WHAT TO DO
Please copy every one of the lines below word for word, leaving out the pictures.

LISTED ENTRIES
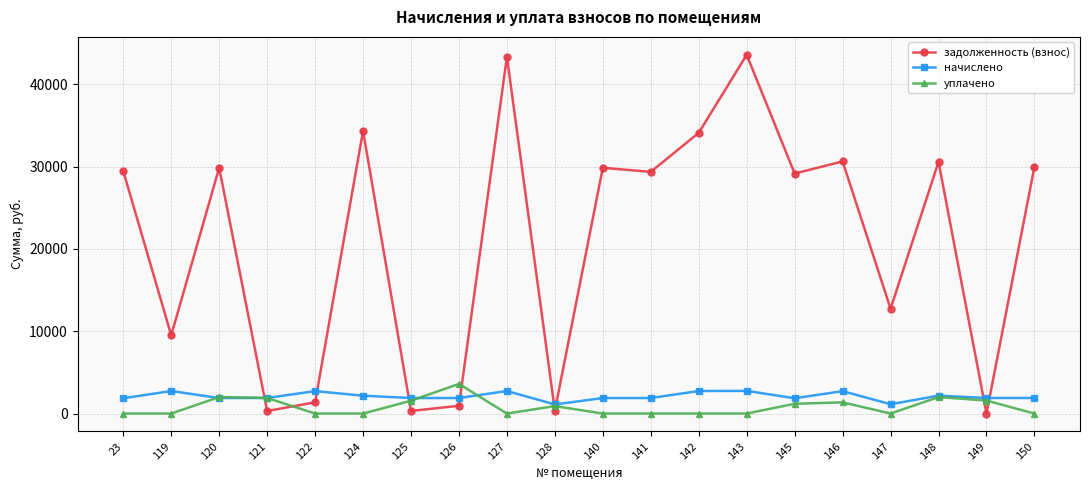

What is the sum of all задолженность (взнос) values?

419792.0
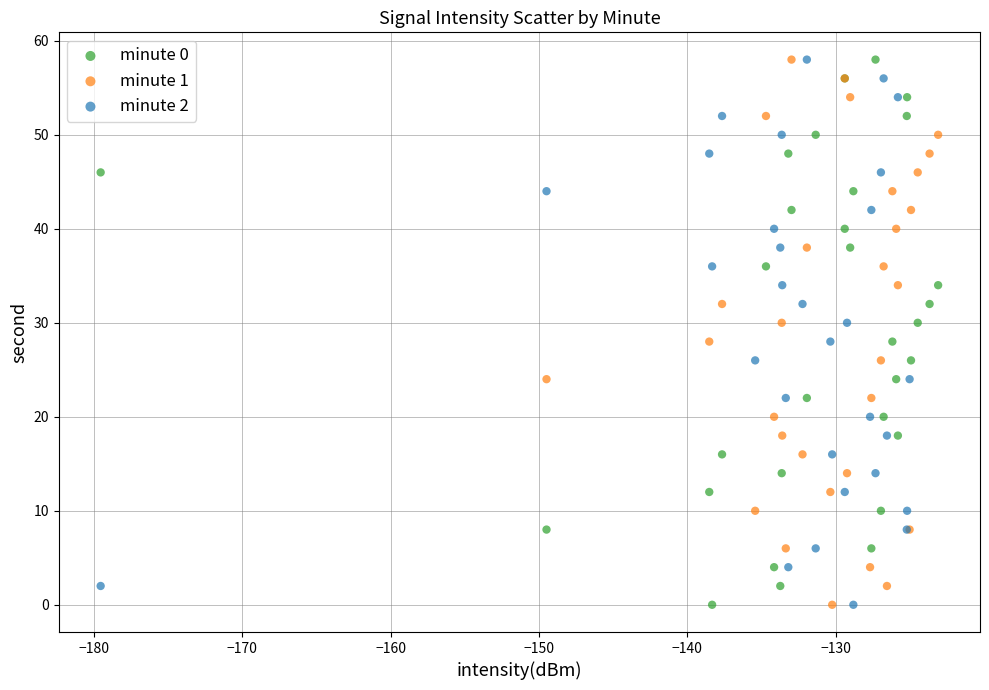

What are all the series names shown in the legend?

minute 0, minute 1, minute 2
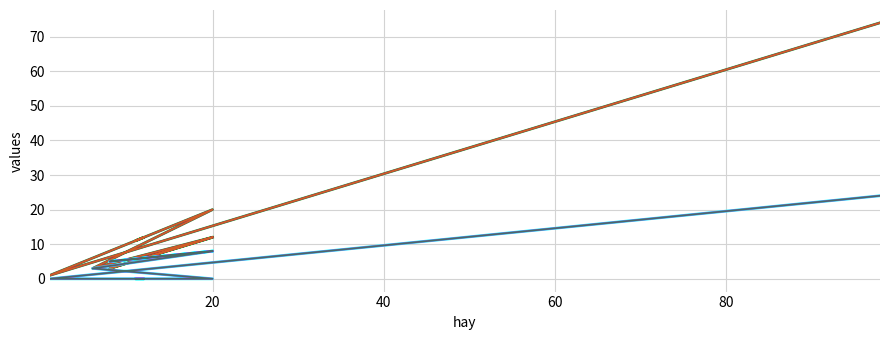

Does the chart have visible grid lines?

Yes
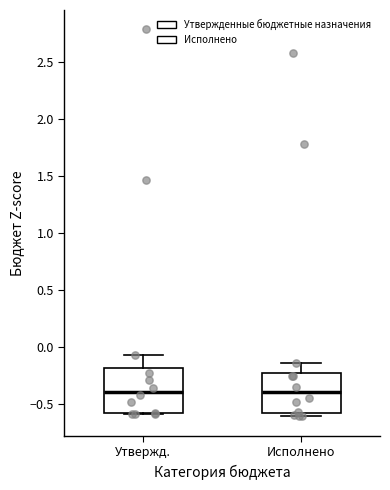

Reading left to right, read every box against the y-axis: the position of its median line, the range the box covers, and the ends of its whiskers. The values are not printed on the chart, so give them approximately, as read against the axis.

Утвержд.: median -0.40, box -0.60 to -0.20, whiskers -0.60 to -0.05
Исполнено: median -0.40, box -0.60 to -0.25, whiskers -0.60 (just below the box's lower edge) to -0.15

ANSWER BOX
What is the sum of all задолженность (взнос) values?

419792.0

What are all the series names shown in the legend?

minute 0, minute 1, minute 2

Does the chart have visible grid lines?

Yes

Reading left to right, read every box against the y-axis: the position of its median line, the range the box covers, and the ends of its whiskers. The values are not printed on the chart, so give them approximately, as read against the axis.

Утвержд.: median -0.40, box -0.60 to -0.20, whiskers -0.60 to -0.05
Исполнено: median -0.40, box -0.60 to -0.25, whiskers -0.60 (just below the box's lower edge) to -0.15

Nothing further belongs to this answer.